Williams m’a montré son emploi du temps de tutorat – déjà complet pour la semaine – sur sa tablette tout en sirotant un café entre les sessions. L’ironie ne lui a pas échappé : enseigner en privé pour pouvoir se permettre de faire grève pour une meilleure éducation publique.
Des experts en éducation de l’Université de Calgary suggèrent que l’augmentation des activités secondaires des enseignants met en évidence les pressions économiques plus larges auxquelles font face les professionnels de l’éducation. La Dr. Amelia Rodriguez, spécialiste des politiques éducatives, signale des tendances similaires dans d’autres régions où la rémunération des éducateurs n’a pas suivi l’augmentation du coût de la vie.
« Ce que nous voyons est symptomatique de problèmes systémiques dans la façon dont nous valorisons le travail d’éducation, » a expliqué Rodriguez lors de notre conversation téléphonique d’hier. « Quand des professionnels hautement qualifiés doivent compléter leurs revenus pendant les conflits de travail, cela reflète des questions plus profondes sur la rémunération durable dans les services publics essentiels. »

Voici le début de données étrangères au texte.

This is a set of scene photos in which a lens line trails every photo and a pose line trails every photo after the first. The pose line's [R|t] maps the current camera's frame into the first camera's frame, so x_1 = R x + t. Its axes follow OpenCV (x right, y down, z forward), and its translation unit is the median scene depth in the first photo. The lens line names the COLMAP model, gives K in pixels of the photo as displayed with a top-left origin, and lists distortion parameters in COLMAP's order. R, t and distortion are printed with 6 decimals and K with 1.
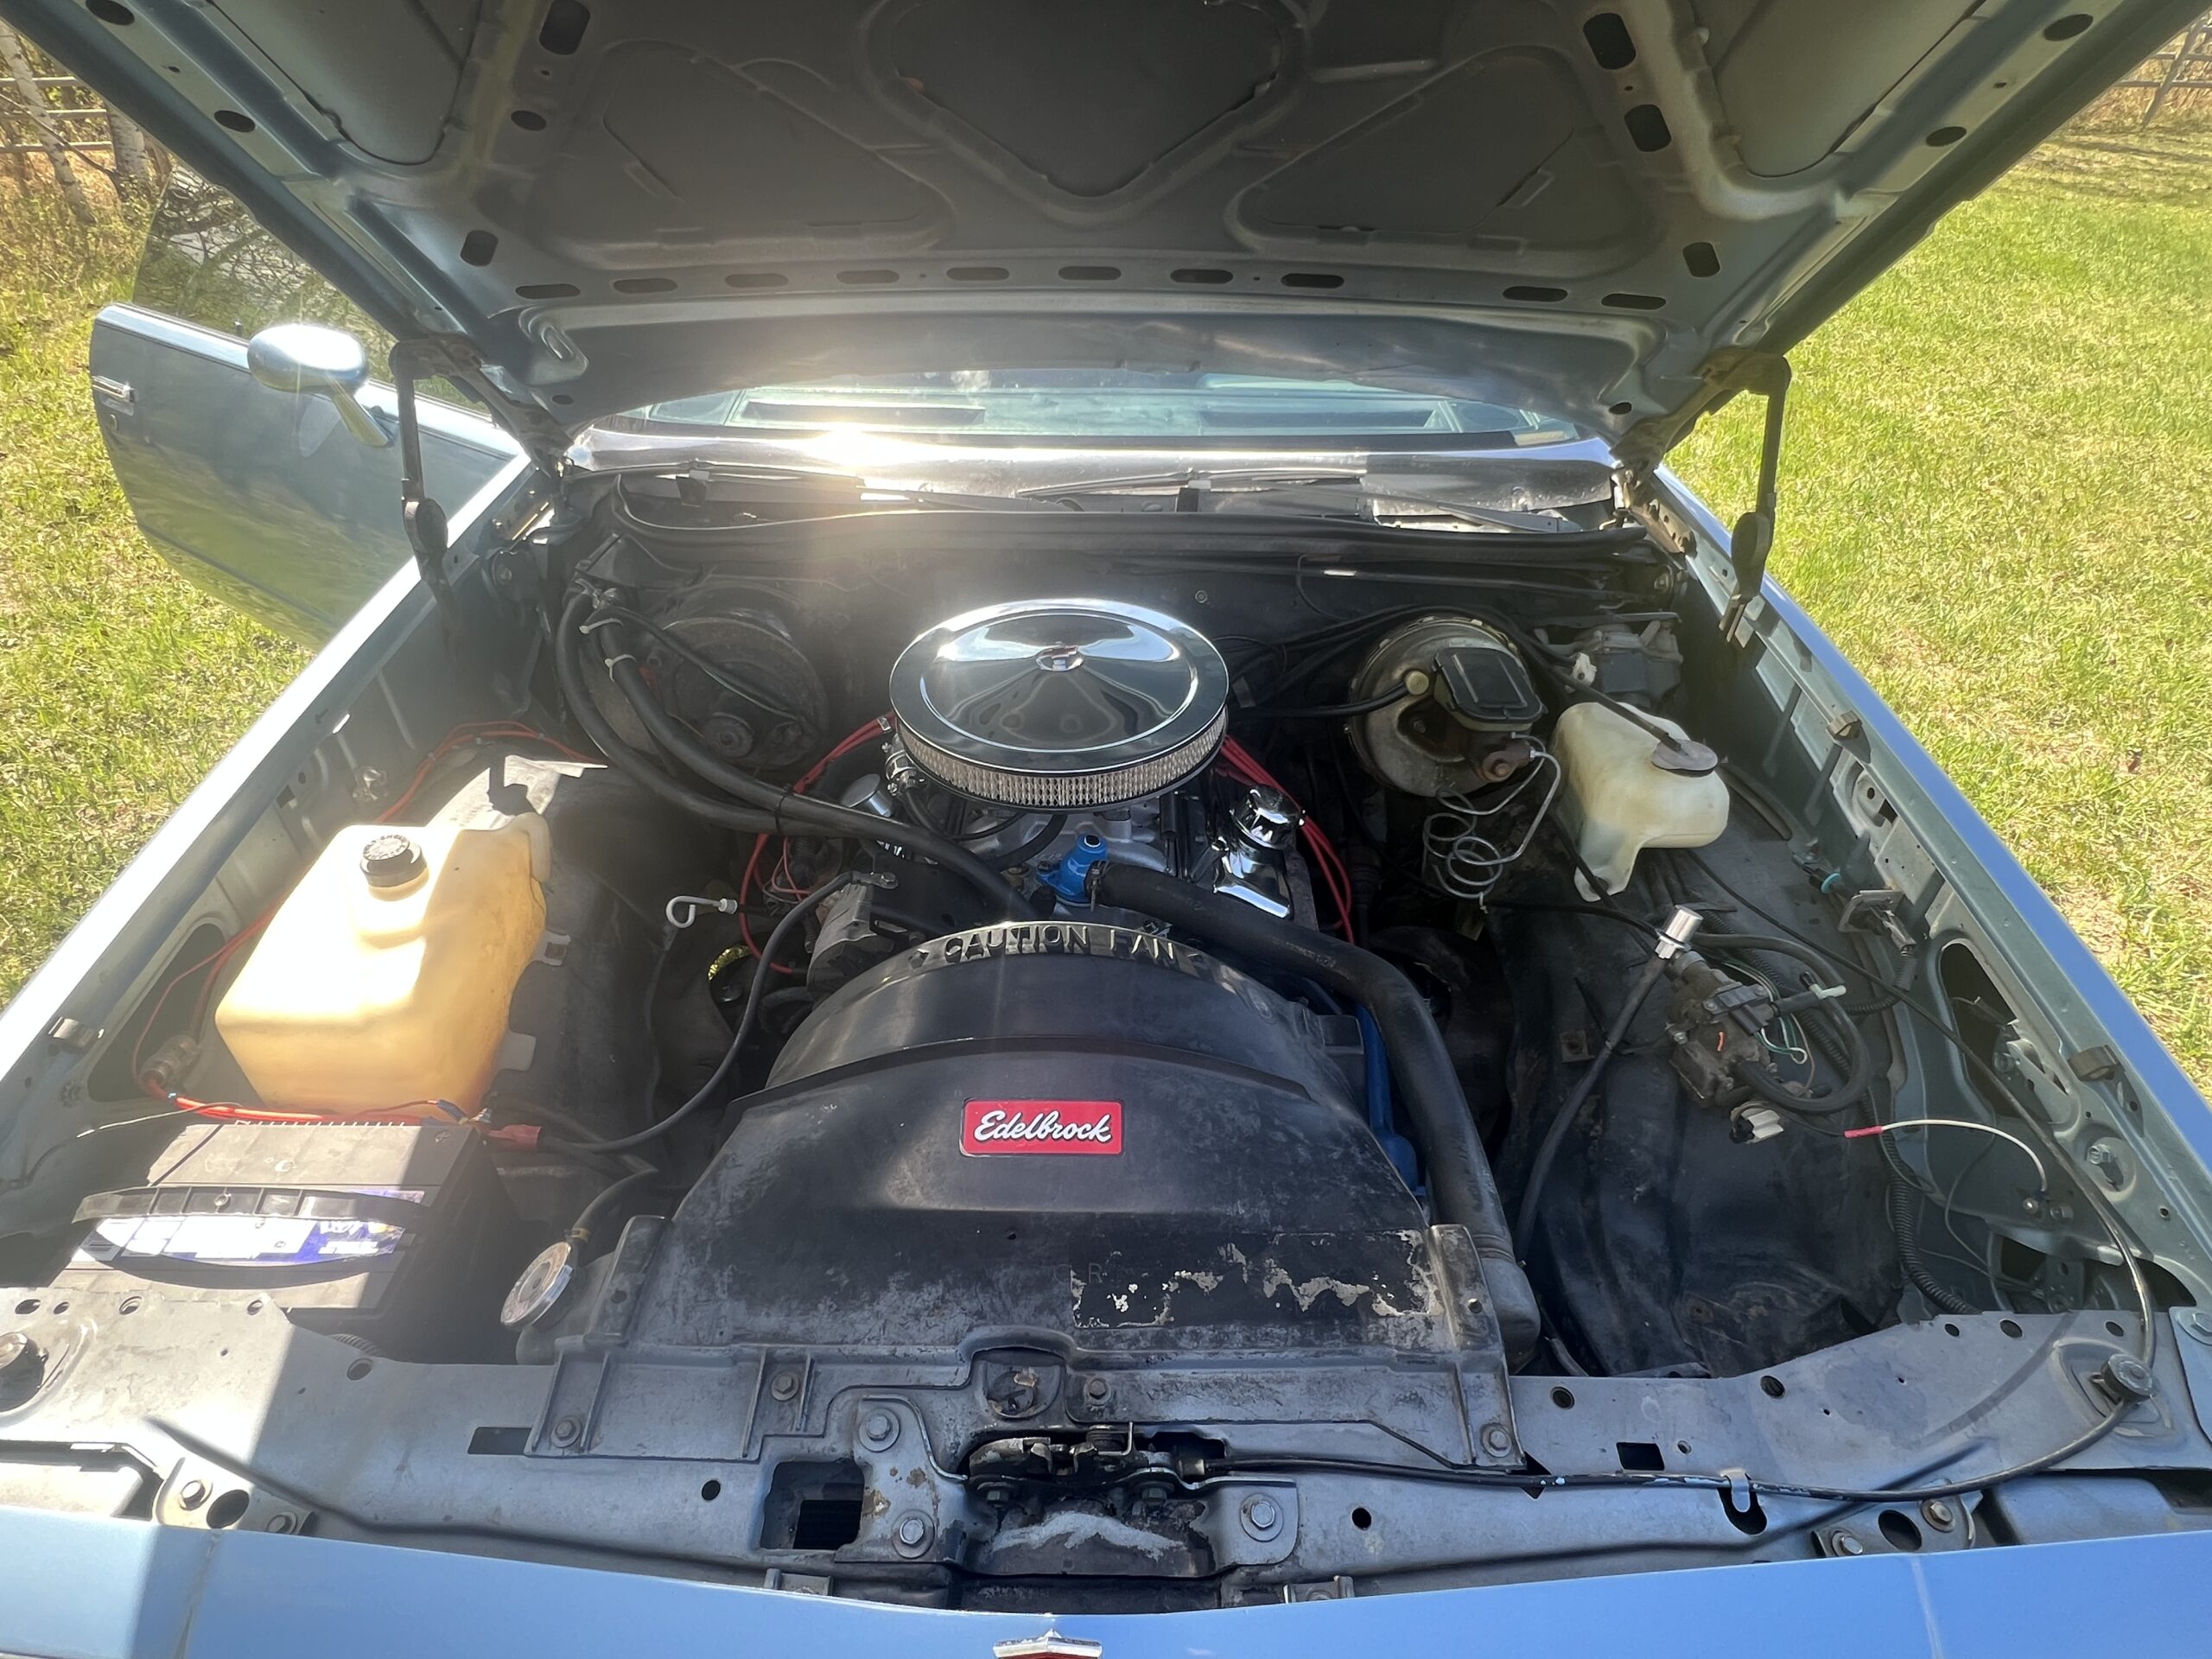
lens RADIAL K [[1133.1, 0, 1101.5], [0, 1133.1, 844.2], [0, 0, 1]] dist [-0.002105, -0.000170]
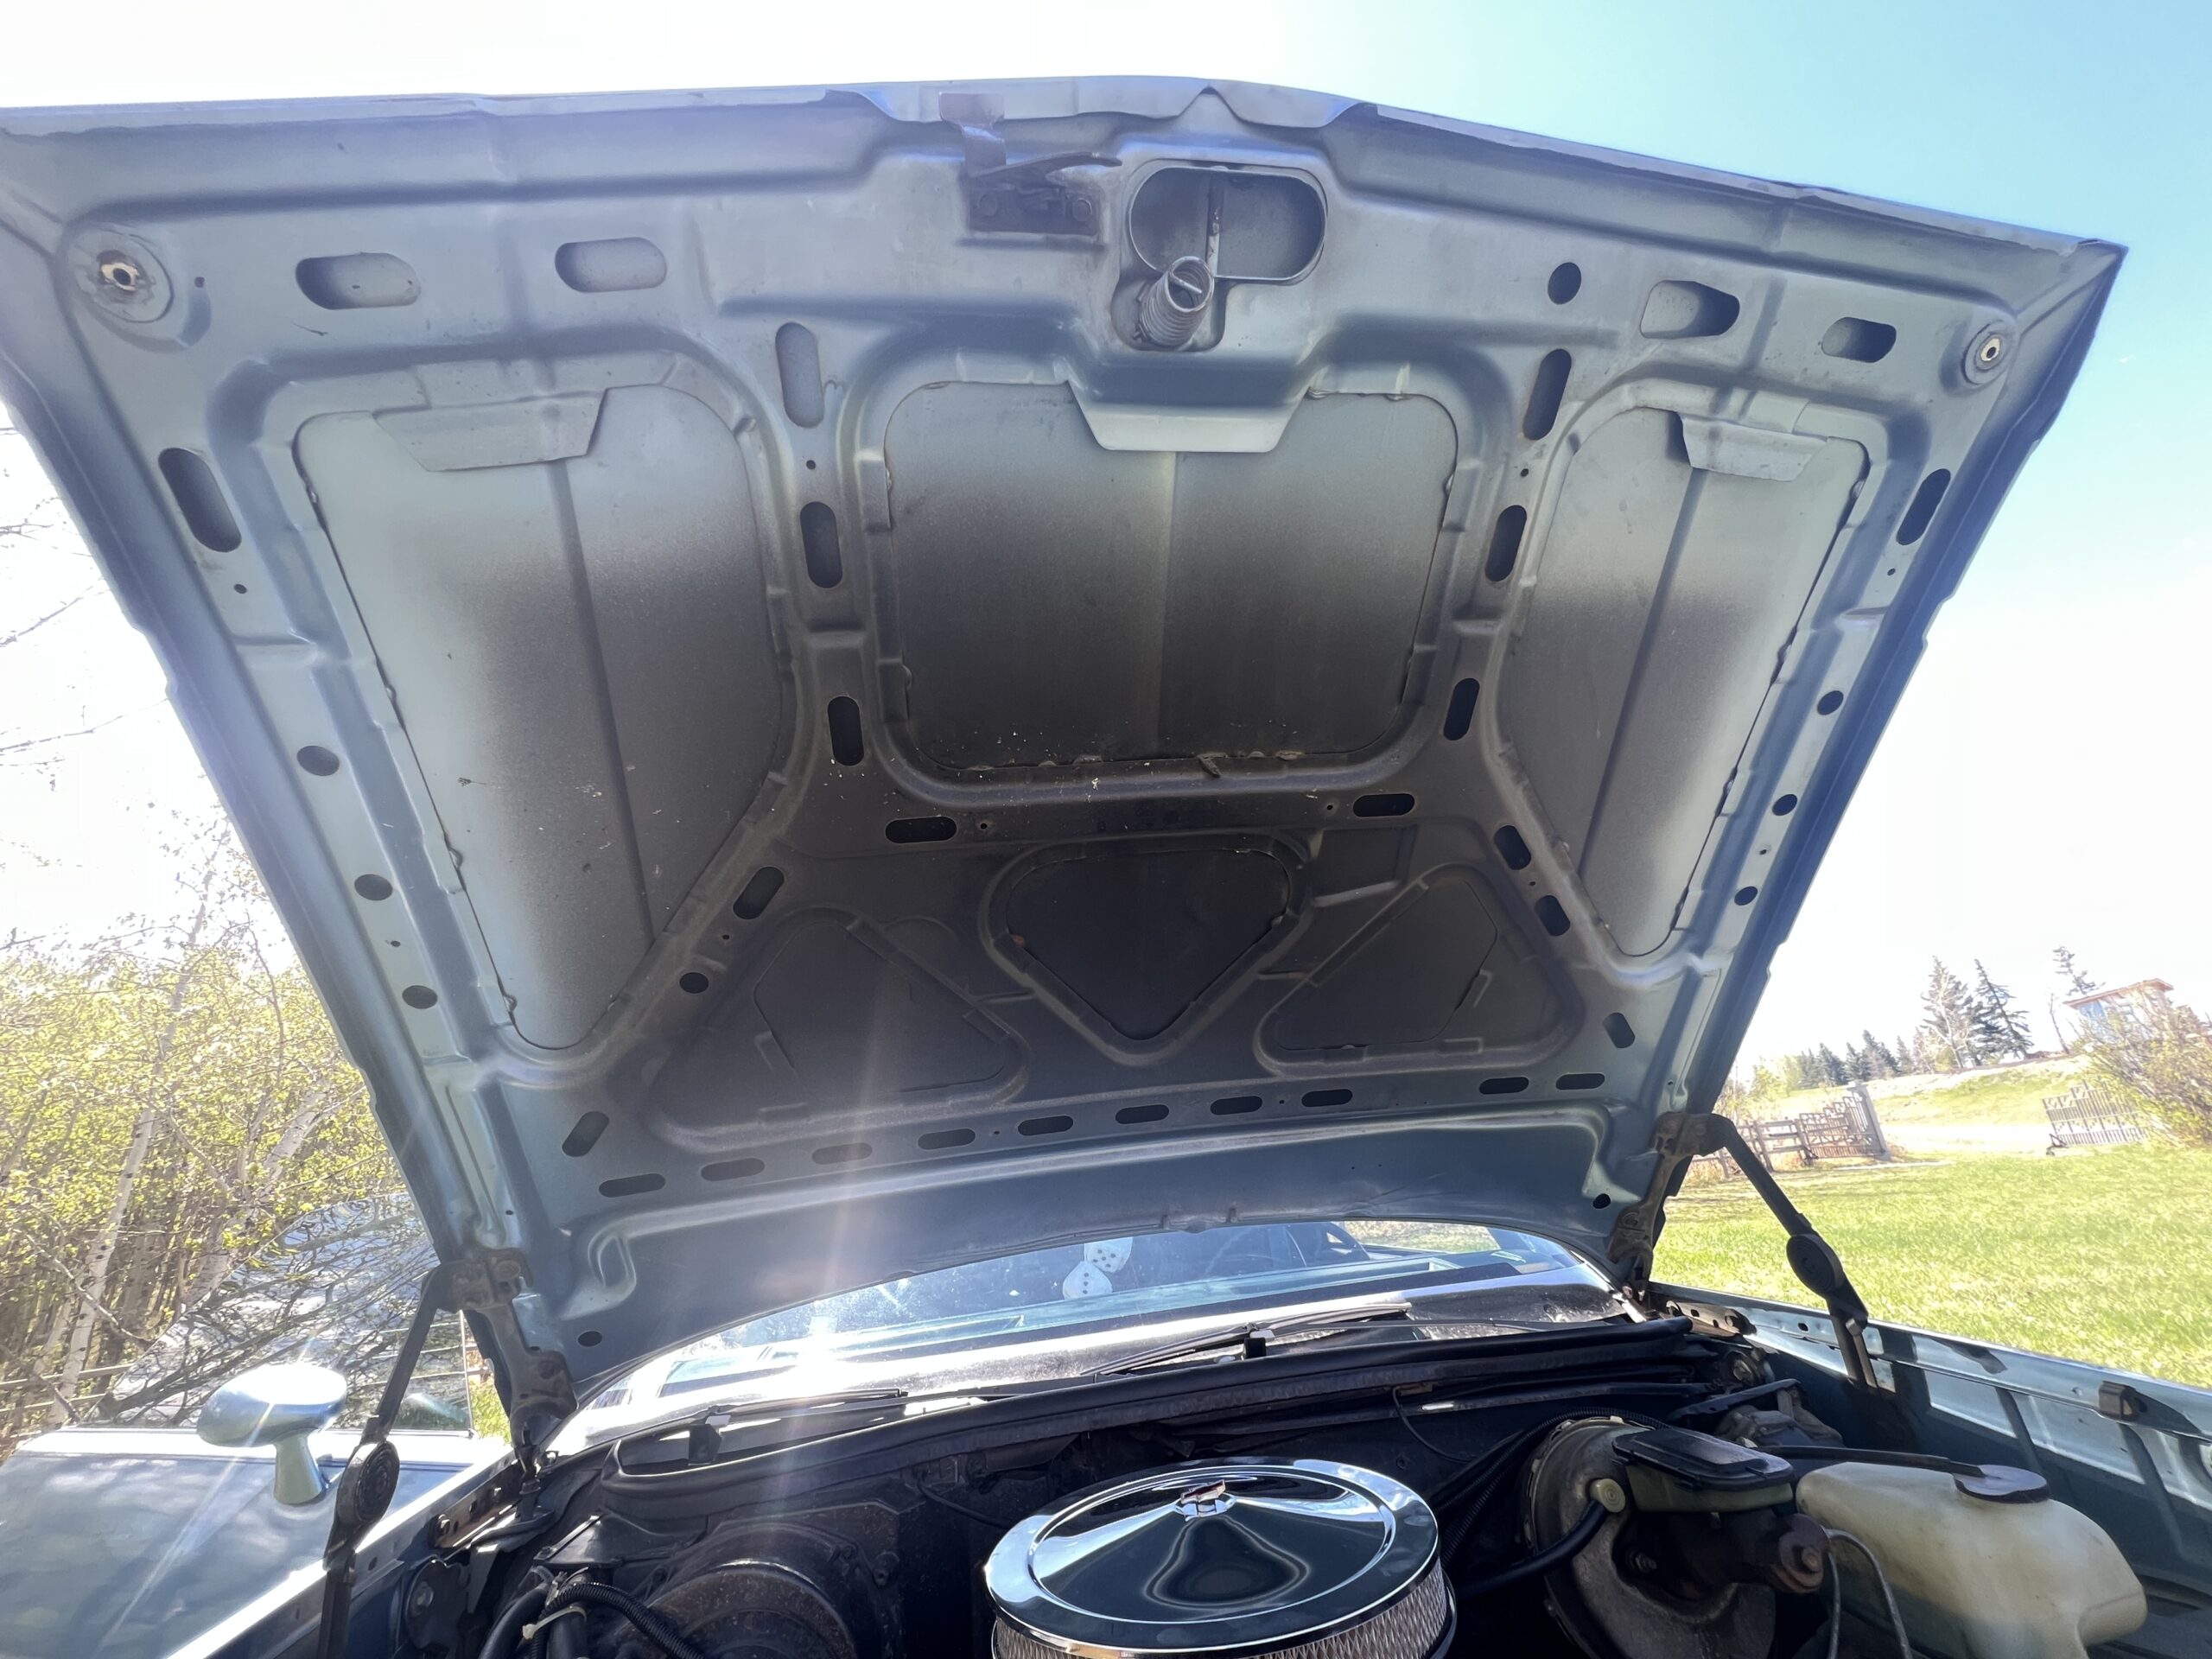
lens RADIAL K [[884.5, 0, 1108.2], [0, 884.5, 837.7], [0, 0, 1]] dist [-0.001062, 0.000092]
pose [[0.983714, -0.061190, 0.169005, -0.187585], [0.176738, 0.500441, -0.847539, 0.115824], [-0.032716, 0.863606, 0.503105, 0.321231]]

Pour Sara Mikhail, parent de Calgary, la grève suscite des sentiments mitigés. Tout en soutenant la garderie temporaire de son centre communautaire local hier, elle a exprimé sa compréhension pour la position des enseignants tout en luttant contre la perturbation de la routine de sa famille.
« L’enseignante de ma fille conduit déjà pour Uber les week-ends, juste pour pouvoir vivre dans la même communauté où elle enseigne, » a déclaré Mikhail. « Ce n’est pas juste. Mais en tant que travailleuse de la santé, je me démène pour trouver une garderie tout en continuant à me présenter pour mes patients. »
Alors que les négociations se poursuivent, les pressions économiques sur les enseignants en grève vont probablement s’intensifier. Beaucoup de ceux avec qui j’ai parlé disent être préparés pour un conflit prolongé malgré les difficultés financières, croyant que les enjeux à long terme pour le système éducatif de l’Alberta l’emportent sur leurs défis personnels immédiats.
De retour à son stand de bijoux, Henderson a ajusté son badge de l’ATA sur sa veste pendant qu’un client examinait ses créations. « Nous préférerions être dans nos salles de classe, » a-t-il dit. « Mais parfois, il faut défendre ce qui compte, même quand cela fait mal au portefeuille. Les enfants de l’Alberta méritent mieux que des classes surpeuplées et des enseignants épuisés. »
Que ce soit en conduisant, en donnant des cours particuliers, en fabriquant de l’artisanat ou par d’innombrables autres petits boulots, les enseignants de l’Alberta démontrent que leur engagement envers la réforme de l’éducation va au-delà des piquets de grève – même s’ils comptent le coût financier de leur position historique.